Collection entries

#####

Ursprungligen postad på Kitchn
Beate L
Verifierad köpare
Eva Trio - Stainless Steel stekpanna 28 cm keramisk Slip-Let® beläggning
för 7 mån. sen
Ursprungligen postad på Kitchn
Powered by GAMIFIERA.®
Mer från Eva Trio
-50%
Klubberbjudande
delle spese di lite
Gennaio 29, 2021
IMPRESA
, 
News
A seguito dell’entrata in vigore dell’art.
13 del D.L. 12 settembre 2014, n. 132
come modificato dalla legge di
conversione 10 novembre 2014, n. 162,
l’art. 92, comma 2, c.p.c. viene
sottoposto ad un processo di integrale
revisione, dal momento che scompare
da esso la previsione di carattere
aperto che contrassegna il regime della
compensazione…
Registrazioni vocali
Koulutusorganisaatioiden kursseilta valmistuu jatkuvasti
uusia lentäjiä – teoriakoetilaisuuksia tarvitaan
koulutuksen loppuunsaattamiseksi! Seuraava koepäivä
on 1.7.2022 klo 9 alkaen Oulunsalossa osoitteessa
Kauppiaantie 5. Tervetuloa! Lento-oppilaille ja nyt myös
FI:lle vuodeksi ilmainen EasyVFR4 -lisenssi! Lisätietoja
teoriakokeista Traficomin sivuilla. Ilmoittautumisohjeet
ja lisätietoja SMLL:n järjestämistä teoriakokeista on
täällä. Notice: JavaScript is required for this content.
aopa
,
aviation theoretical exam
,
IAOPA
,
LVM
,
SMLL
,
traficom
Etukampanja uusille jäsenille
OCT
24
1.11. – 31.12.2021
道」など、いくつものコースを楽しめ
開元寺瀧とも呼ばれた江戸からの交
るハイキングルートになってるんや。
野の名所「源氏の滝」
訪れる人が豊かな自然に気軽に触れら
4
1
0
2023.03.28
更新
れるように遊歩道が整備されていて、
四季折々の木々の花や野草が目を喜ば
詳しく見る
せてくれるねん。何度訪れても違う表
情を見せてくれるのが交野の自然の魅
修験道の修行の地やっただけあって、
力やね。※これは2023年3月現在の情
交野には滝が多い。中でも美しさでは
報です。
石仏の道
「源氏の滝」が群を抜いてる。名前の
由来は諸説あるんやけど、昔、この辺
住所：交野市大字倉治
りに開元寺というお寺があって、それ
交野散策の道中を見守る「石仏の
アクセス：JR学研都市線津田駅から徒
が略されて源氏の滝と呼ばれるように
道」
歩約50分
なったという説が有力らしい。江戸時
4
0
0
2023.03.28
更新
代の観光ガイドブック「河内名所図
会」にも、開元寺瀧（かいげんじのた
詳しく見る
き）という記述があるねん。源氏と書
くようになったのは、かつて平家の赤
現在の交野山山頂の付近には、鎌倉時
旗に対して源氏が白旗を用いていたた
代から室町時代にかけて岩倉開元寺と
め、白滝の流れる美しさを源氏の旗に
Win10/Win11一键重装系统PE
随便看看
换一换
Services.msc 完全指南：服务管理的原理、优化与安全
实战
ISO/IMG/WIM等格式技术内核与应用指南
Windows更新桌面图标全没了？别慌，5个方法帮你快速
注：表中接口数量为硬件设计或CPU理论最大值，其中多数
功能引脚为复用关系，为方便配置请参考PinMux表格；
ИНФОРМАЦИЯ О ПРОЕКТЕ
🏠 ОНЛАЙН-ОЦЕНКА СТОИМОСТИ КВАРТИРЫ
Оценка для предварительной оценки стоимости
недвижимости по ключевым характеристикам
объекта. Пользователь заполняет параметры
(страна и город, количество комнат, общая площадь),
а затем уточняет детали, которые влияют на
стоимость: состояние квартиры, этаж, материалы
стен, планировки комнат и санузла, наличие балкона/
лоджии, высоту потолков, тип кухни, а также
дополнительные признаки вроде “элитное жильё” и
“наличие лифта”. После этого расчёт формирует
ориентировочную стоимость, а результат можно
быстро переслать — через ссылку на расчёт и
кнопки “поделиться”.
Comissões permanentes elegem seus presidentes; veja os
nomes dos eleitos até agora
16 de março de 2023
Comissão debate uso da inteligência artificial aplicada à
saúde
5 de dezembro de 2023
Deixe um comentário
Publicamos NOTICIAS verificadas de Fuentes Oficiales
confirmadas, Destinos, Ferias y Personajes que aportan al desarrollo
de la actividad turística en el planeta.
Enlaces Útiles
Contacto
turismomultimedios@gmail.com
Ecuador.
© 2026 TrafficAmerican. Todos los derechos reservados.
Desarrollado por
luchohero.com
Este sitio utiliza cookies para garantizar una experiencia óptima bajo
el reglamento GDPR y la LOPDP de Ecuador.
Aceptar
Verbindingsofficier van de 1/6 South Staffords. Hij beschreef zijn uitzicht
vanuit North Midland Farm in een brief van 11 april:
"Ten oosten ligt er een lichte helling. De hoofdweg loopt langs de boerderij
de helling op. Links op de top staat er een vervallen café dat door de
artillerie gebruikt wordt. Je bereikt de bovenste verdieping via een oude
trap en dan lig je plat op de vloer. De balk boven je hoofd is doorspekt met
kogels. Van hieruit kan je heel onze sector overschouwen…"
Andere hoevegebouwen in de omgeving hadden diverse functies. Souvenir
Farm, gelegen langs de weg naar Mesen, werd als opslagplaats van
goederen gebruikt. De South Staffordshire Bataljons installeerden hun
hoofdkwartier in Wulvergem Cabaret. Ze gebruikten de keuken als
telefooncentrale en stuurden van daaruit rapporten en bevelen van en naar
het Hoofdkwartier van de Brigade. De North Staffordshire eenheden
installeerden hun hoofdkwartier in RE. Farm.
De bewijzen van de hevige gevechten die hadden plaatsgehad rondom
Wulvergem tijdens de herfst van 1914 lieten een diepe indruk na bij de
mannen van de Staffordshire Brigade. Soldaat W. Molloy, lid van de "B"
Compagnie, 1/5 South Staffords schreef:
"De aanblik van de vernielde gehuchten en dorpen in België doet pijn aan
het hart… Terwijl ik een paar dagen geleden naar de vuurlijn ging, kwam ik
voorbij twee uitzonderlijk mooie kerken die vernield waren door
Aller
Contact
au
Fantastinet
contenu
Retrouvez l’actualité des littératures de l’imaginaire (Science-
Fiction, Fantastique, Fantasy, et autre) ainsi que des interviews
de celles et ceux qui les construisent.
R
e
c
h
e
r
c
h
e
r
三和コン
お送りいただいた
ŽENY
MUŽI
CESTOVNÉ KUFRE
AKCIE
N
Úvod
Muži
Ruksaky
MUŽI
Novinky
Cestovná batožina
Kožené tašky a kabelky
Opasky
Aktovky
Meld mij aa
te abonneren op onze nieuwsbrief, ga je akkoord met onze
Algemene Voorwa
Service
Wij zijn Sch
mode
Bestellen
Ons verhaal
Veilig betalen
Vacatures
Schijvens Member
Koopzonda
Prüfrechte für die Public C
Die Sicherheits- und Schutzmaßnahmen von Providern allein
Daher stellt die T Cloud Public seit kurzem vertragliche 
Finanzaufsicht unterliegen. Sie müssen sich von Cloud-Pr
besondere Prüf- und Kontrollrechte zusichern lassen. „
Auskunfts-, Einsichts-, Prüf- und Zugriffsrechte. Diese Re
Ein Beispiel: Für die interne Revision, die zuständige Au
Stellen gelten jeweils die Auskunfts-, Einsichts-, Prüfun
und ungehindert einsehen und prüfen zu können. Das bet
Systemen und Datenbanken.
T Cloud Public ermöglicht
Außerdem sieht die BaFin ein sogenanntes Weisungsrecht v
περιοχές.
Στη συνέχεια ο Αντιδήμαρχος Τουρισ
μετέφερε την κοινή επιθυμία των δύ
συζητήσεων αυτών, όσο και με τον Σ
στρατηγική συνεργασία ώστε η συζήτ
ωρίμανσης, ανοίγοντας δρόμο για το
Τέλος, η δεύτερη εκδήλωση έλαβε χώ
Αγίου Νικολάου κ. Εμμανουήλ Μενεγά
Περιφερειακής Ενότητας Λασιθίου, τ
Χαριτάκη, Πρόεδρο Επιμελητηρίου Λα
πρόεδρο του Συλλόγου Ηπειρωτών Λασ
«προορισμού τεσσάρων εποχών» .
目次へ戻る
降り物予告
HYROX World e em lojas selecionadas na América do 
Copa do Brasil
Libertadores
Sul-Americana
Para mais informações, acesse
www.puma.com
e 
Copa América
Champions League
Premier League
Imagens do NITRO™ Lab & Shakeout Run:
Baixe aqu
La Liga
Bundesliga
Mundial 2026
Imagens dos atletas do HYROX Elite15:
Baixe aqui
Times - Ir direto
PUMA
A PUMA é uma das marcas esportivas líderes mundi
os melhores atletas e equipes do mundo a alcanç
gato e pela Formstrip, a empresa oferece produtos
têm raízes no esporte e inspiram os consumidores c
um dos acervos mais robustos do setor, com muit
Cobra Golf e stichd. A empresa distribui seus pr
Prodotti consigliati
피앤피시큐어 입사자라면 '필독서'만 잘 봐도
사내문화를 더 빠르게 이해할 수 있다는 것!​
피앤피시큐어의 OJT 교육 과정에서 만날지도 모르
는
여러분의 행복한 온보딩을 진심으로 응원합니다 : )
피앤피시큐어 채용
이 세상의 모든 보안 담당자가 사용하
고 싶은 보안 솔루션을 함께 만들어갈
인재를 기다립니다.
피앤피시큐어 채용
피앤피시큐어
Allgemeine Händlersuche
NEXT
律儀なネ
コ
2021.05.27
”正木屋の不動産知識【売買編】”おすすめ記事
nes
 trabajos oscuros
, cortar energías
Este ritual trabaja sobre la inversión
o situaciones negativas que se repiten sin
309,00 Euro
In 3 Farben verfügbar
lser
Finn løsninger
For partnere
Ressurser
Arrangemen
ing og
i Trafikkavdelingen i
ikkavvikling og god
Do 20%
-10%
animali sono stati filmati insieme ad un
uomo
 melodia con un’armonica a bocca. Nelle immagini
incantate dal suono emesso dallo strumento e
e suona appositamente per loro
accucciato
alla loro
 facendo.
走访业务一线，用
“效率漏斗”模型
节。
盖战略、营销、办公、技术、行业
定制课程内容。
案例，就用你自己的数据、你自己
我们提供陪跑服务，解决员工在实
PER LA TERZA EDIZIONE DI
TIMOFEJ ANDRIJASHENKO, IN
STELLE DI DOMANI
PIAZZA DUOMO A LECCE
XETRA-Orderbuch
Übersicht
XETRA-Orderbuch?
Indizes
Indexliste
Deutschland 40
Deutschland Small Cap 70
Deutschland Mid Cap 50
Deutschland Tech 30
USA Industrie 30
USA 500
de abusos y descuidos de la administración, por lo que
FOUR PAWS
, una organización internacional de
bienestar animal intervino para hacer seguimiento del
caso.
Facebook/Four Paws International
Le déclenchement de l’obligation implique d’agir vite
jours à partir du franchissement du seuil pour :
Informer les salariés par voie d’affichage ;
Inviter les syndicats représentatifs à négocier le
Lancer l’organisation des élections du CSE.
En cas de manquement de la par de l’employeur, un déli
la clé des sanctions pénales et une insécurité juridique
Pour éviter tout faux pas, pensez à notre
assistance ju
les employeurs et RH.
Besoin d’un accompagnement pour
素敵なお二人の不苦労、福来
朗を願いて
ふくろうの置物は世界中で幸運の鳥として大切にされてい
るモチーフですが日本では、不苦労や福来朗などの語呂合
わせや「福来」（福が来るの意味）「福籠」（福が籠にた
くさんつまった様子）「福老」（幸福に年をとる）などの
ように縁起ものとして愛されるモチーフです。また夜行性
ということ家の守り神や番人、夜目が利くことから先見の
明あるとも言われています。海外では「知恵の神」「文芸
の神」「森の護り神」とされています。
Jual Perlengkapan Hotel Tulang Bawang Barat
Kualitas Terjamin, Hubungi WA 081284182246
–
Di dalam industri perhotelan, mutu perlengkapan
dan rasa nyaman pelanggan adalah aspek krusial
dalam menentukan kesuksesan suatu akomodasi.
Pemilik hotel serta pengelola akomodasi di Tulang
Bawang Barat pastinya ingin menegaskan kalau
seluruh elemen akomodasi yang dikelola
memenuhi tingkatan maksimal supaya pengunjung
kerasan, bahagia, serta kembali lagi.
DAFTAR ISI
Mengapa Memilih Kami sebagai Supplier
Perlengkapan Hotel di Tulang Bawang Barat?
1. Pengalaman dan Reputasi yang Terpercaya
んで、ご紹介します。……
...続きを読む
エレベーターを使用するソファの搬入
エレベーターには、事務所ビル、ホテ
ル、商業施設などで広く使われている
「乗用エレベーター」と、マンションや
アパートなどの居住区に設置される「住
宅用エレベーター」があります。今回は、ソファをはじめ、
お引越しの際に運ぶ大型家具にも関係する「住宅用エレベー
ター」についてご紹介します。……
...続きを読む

#####

What is needed: Print every line from the beginning of the items through the line containing "Registrazioni vocali", including both ends, and reproduce each line without any change.

Exercise result:
Ursprungligen postad på Kitchn
Beate L
Verifierad köpare
Eva Trio - Stainless Steel stekpanna 28 cm keramisk Slip-Let® beläggning
för 7 mån. sen
Ursprungligen postad på Kitchn
Powered by GAMIFIERA.®
Mer från Eva Trio
-50%
Klubberbjudande
delle spese di lite
Gennaio 29, 2021
IMPRESA
, 
News
A seguito dell’entrata in vigore dell’art.
13 del D.L. 12 settembre 2014, n. 132
come modificato dalla legge di
conversione 10 novembre 2014, n. 162,
l’art. 92, comma 2, c.p.c. viene
sottoposto ad un processo di integrale
revisione, dal momento che scompare
da esso la previsione di carattere
aperto che contrassegna il regime della
compensazione…
Registrazioni vocali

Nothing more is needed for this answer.